Selected passage section start
Diane's talking to her father about Lloyd's brushing the glass away for
her is great, too. And even with Lili Taylor on screen, the girl talk
about why Diane would have anything to do with Lloyd works, too. Even
Lloyd driving around despondent in the Seattle rain and saying "the
rain on my car is a baptism" into the tape recorder works. The
ending, which is a variant on the classic end of The
Graduate fits the movie.
The Seattle location works, too, and this was Seattle
before it made it big and exported burnt coffee to the rest of the world
(insert a rare smiley here). Although he grew up in San Diego, Cameron
Crowe just seems like a Seattle sort of person. His next movie, Singles,
is also set in Seattle and it came out at the time Seattle was hitting it
big as the grunge capital of the world.
The touch of James Brooks, the producer of Cheers,
Frasier, etc., fame, is evident as well and adds to the movie. Not
only did Say Anything's casting benefit from Mr. Brooks, but I
suspect that he helped set just the right tone for the movie.
Say Anything was not the last word in teen movies, just
those that sprung out of Ridgemont High. The year 1989 also gave us
the black comedy masterpiece "Heathers," a film which not only
took the genre to a new level, but set the stage for 1990s and such
wonders as Buffy
the Vampire Slayer.
Getting back to Cameron Crowe, I find that many of the
other movies that he has directed contain moments that don't resonate with
me at all. The worst of them is the Tiny
Dancer moment on the bus in Almost
Famous. While I was not a second-rate rock star in the '70s, I was
there and I knew lots of people like the second-rate rock stars in the
movie. Tiny Dancer was not on their playlist, trust me. Most of the
characters in Singles, especially the Campbell Scott character who pitched
the espresso-fueled SuperTrain, came from the annoying side of the
Croweverse. That film was chock full of moments that just don't work for
me.
Cameron Crowe seemingly got out of the teen film movie
biz, but with Tom Cruise, the poster boy of arrested development, in two
of his films (Jerry
Maguire and Vanilla
Sky), one can also consider those to be teen flicks. I don't have
much to say about Jerry Maguire (I don't own it on DVD and only
watched it once on cable), but unlike many of the critics (the film gets a
pitiful 39% on the tomato meter) I actually liked Vanilla Sky and
thought that it was a major improvement over Open
Your Eyes, the Spanish film of which it is remake. Even Penelope
Cruz is better in Crowe's version. I think that Vanilla Sky will
age well and while it may never garner the acclaim of a Fight
Club and Donnie
Darko, it won't be that far behind them.
In Vanilla Sky, Tom Cruise plays Jann
Wenner, the head of Rolling Stone and Mr. Crowe's long-time
boss, or someone very much like him. Perpetual movie buddy and sometimes
animated villain, Jason Lee, is Tom's sidekick. The rest of the cast, with
the notable exception of the miscast Cameron Diaz, are even better than
Cruise and Lee. Noah Taylor, Timothy Spall, and Alicia Witt in particular
are outstanding in their roles. As a teen movie, it is definitely from the
Donnie Darko mold in which someone enters weird parallel universe and the
viewer wonders what in the world is going on. Cameron Crowe's big problem
with Vanilla Sky is that, like the Spanish original, it is too
restrained, refusing to take the metaphorical leap that Tom Cruise is
force to take in that movie.
Cameron Crowe's future is a giant question mark. I
haven't seen his latest film, Elizabethtown, but it did even worse
with the critics than Vanilla Sky, which cannot be good for his
career. It seems like Crowe has a giant hump to get over that will require
a lot more maturity than his early films have shown. Failure, however, is
a quick path to maturity and there is a chance that out of his failures
Mr. Crowe can ultimately take things to the next level and become a truly
great writer/director. We will just have to see.
Next month, it's back to technology, money, and so on
for a while. Next summer's trilogy is likely to concern the production
side of popular music, but I've got a long way to go until I get there.
Selected passage section end
Given material section start
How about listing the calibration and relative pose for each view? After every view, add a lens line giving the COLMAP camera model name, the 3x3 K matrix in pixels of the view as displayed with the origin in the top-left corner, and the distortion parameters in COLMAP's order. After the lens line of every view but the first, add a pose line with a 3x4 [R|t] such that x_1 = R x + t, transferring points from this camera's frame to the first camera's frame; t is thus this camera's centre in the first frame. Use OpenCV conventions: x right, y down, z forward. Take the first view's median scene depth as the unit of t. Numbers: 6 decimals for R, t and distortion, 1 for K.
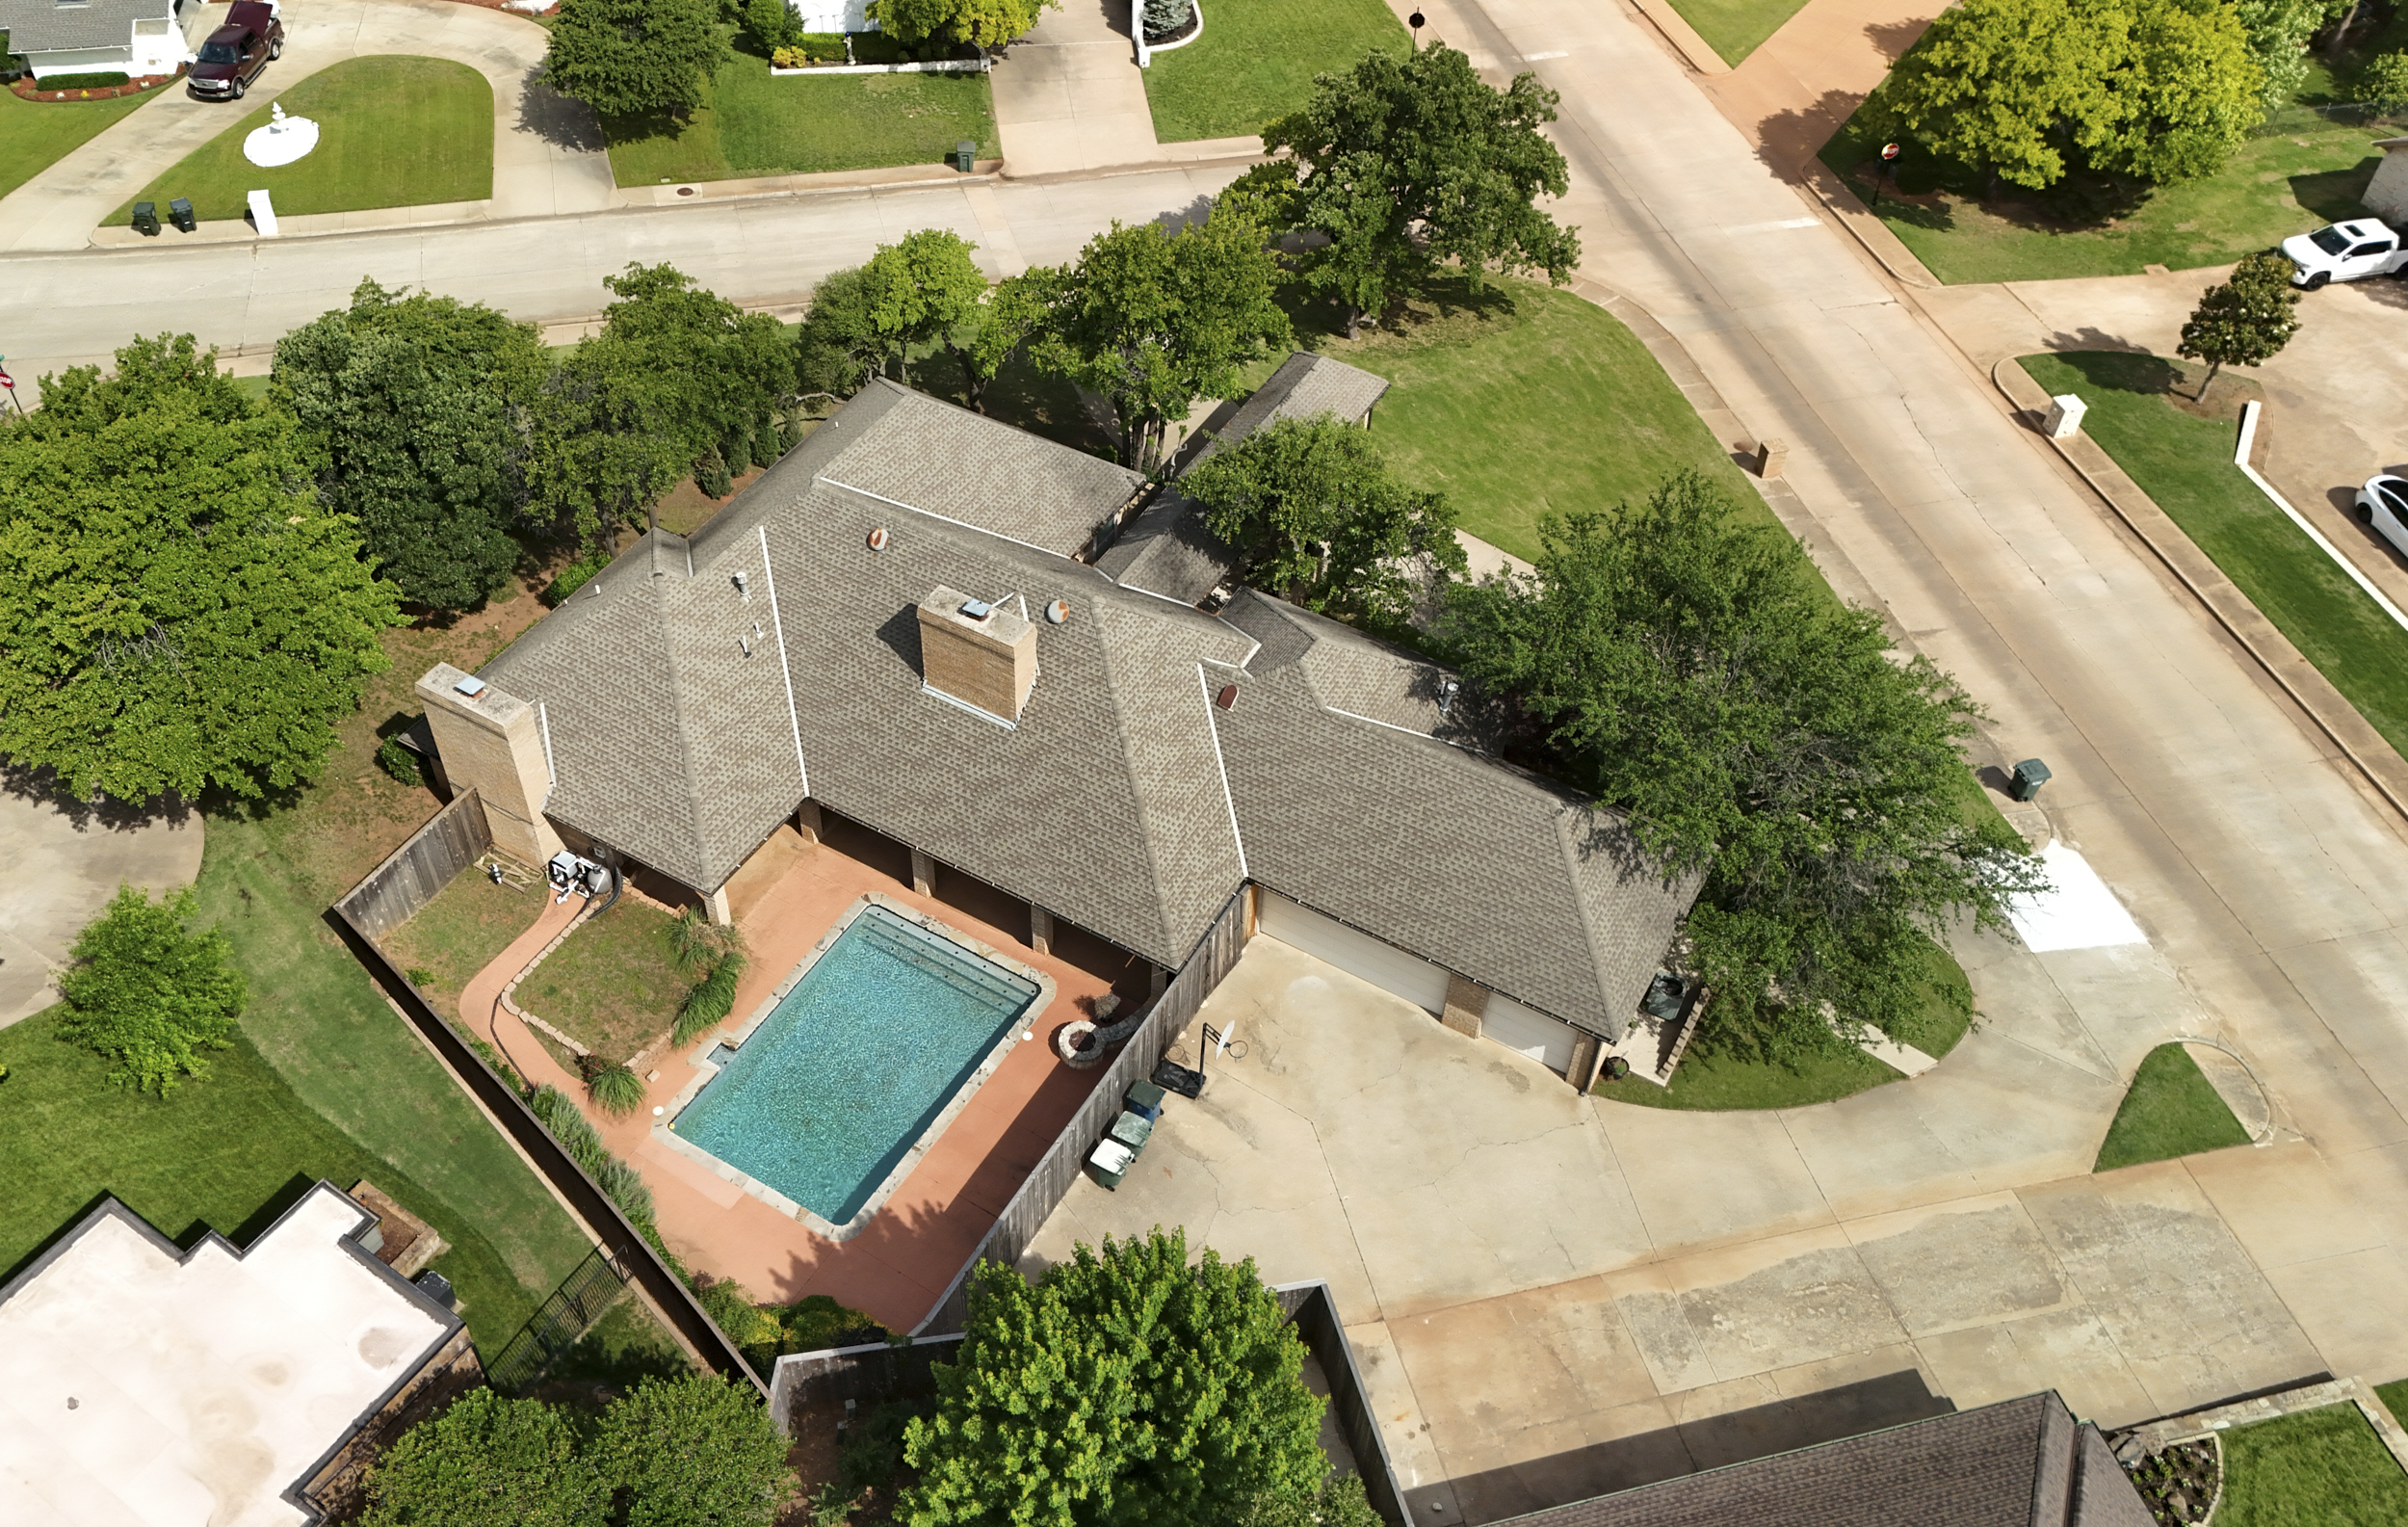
lens RADIAL K [[2020.2, 0, 1075.0], [0, 2020.2, 749.0], [0, 0, 1]] dist [0.076322, -0.052490]
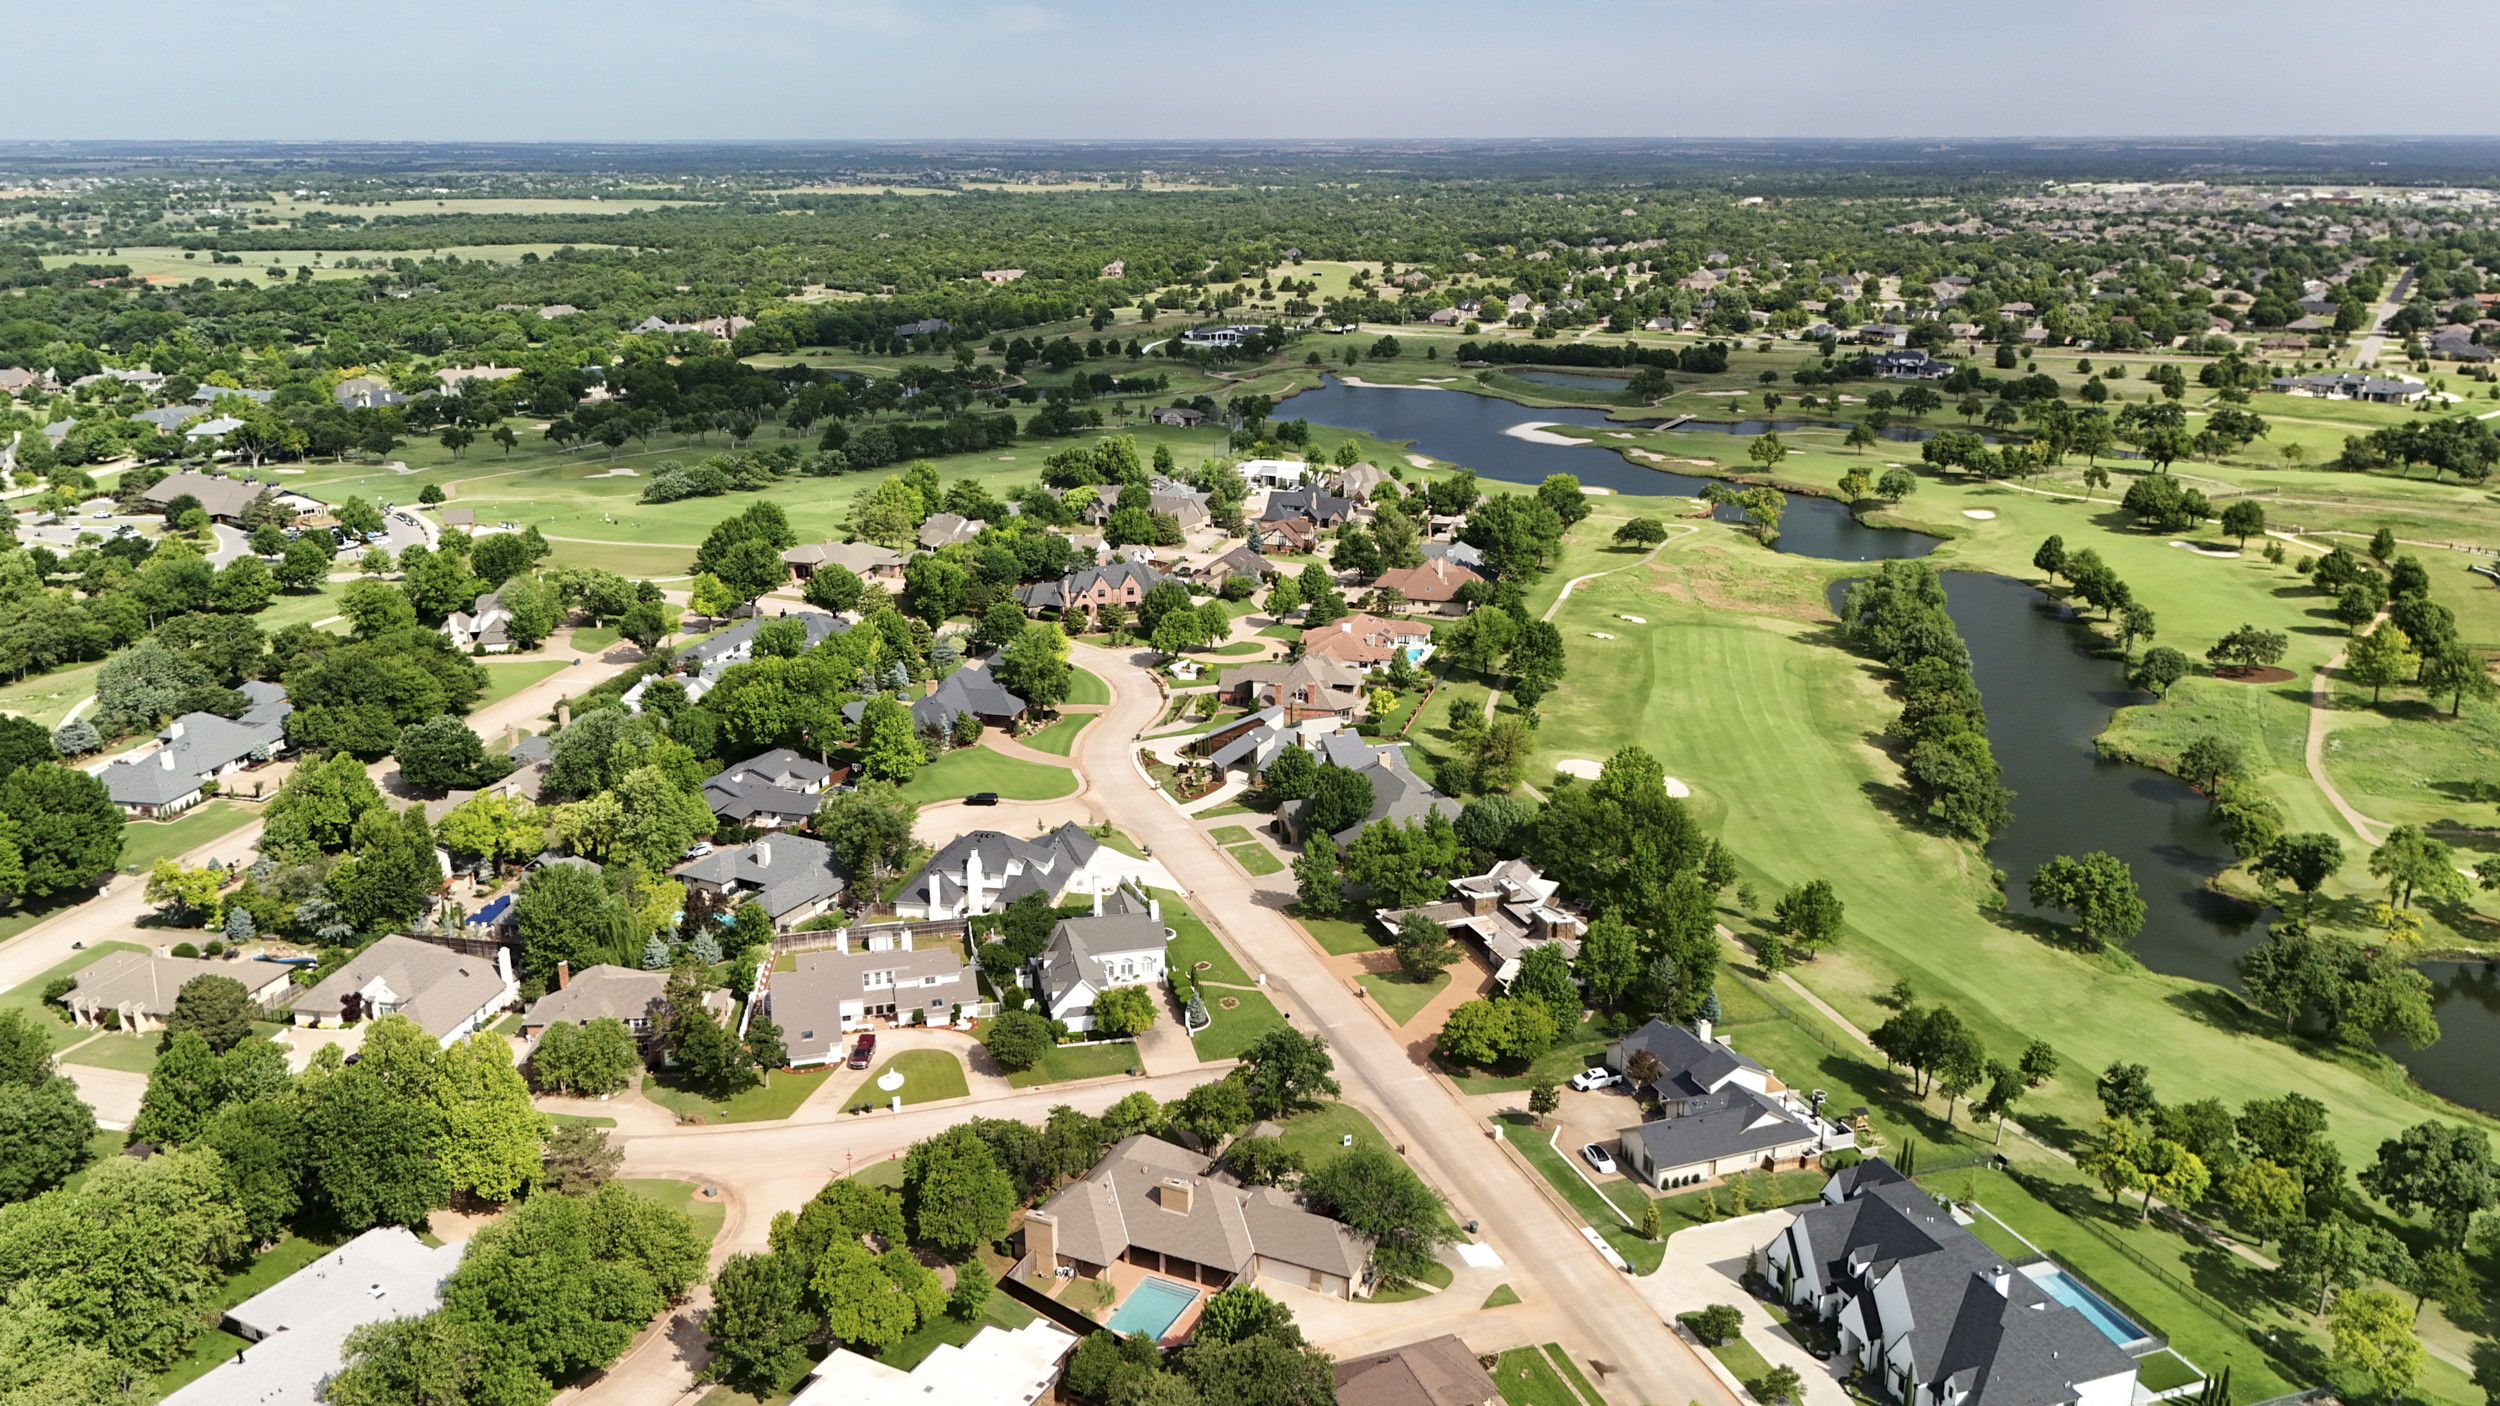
lens RADIAL K [[1866.0, 0, 1238.5], [0, 1866.0, 702.8], [0, 0, 1]] dist [0.045734, -0.046274]
pose [[0.993033, -0.032889, 0.113154, -0.287672], [0.082279, 0.880935, -0.466030, 0.749544], [-0.084354, 0.472094, 0.877503, -2.392393]]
Given material section end
**Activity:** Return the part of the Cameron Crowe film review above without any changes, beginning at the words "Cameron Crowe's future" and stopping after "have to see.".

**Result:**
Cameron Crowe's future is a giant question mark. I
haven't seen his latest film, Elizabethtown, but it did even worse
with the critics than Vanilla Sky, which cannot be good for his
career. It seems like Crowe has a giant hump to get over that will require
a lot more maturity than his early films have shown. Failure, however, is
a quick path to maturity and there is a chance that out of his failures
Mr. Crowe can ultimately take things to the next level and become a truly
great writer/director. We will just have to see.